Me puse roja y por un momento formulé un pensamiento consolador, un: “Mira lo que son las cosas, tú tristeas y te das azotes, y esto pasa para demostrarte que no todo está tan mal y…”

Pero antes de terminar mi pensamiento, se volvió a una bella chica junto a mí y dijo:

“Pero ella, ella es guapísima”.

No entendió -sólo una mujer podría hacerlo- qué había en sus palabras que de nuevo me sumió a mis tristes pensamientos, y los atravesó, hasta un lugar más profundo todavía.

Así que me le puse punk. Qué más hacerle.

Algo que pensaba en la mañana, por ningún motivo

Ninguna persona será igual para ti después de terminar con ella, no importa en qué buenos términos hayan quedado. Nada es lo mismo después de una relación. Nunca la intimidad es la misma, ni la opinión que tenías antes. La ilusión con la que se empieza una relación inevitablemente muere y se transforma en otra cosa, tal vez por eso me aterra tanto pensar que las personas que he amado no son las mismas ahora -y si lo son, la forma en la que pienso en ellas ya no lo es- así como las personas que amo ahora no lo serán en el futuro. La resistencia a cambiar los términos.

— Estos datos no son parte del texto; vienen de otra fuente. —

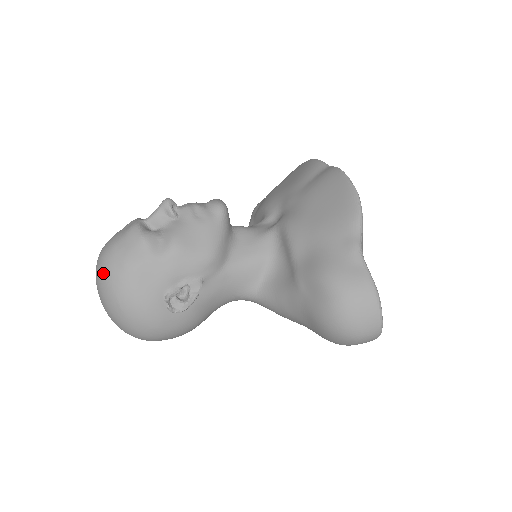
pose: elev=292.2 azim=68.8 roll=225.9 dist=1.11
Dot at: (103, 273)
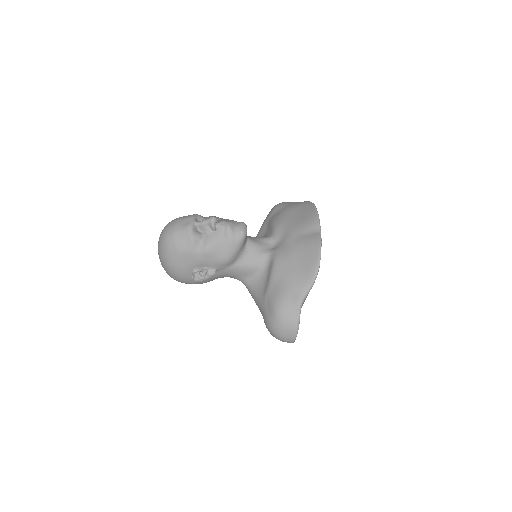
Dot at: (164, 245)
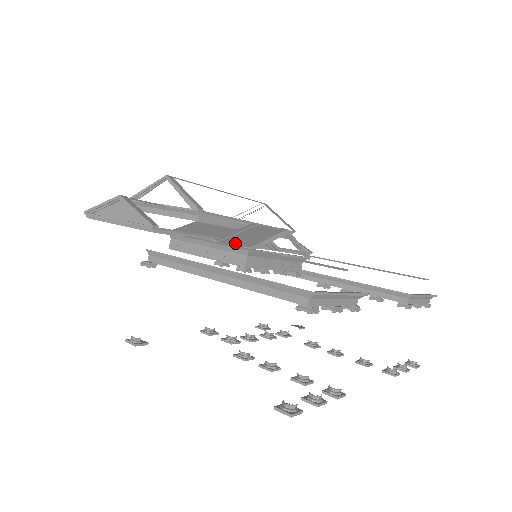
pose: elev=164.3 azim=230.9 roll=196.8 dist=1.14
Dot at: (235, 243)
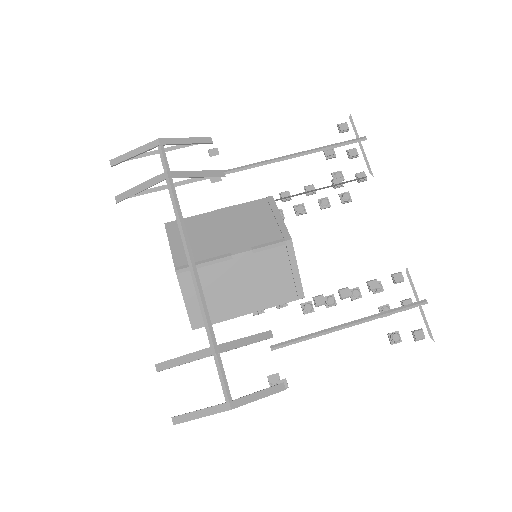
Dot at: (283, 299)
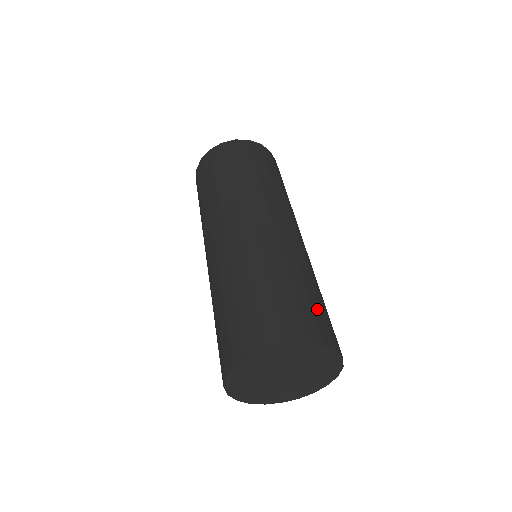
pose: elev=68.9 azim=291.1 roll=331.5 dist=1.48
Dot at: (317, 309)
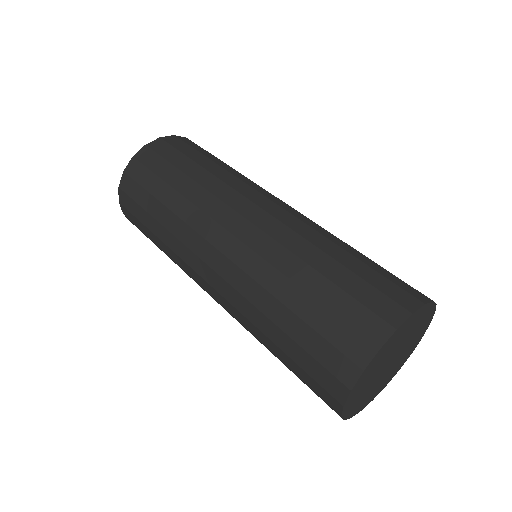
Dot at: (355, 288)
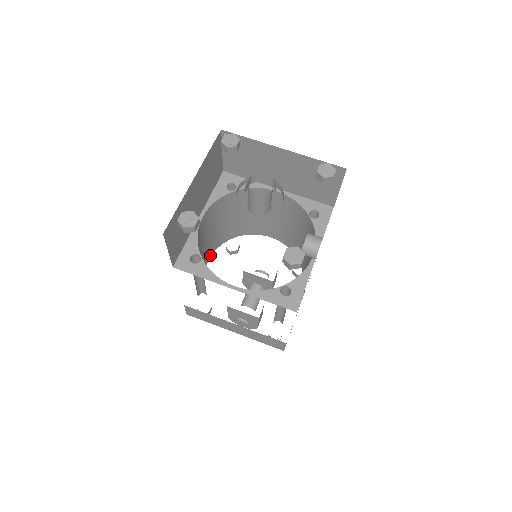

Siempre un amante pasado será una persona que no merezca tu mejor opinión: si aún lo consideras un sujeto valioso, ya no pensarás en él con deseo y pasión; si aún lo deseas, algo en tu interior te recuerda por qué lo dejaste en el pasado. Y en la mayoría de los casos, es alguien que te lastimó, alguien que al final no valía la pena, un ególatra o un intenso o un cobarde o un ingenuo. Siempre hay una razón para que las relaciones se terminen. Y esa razón siempre definirá a esa persona en el futuro. Por eso la resistencia a terminar. Por eso la insistencia en mirar a esa persona como la ves ahora, durante el mayor lapso de tiempo posible. En toda su belleza e imperfección, como si tus términos y sentimientos estuvieran detenidos en el tiempo, y no tuvieran que cambiar. Porque cambiar la forma en la que piensas a una persona, lo que sientes por ella, es lo más triste que puede ocurrir.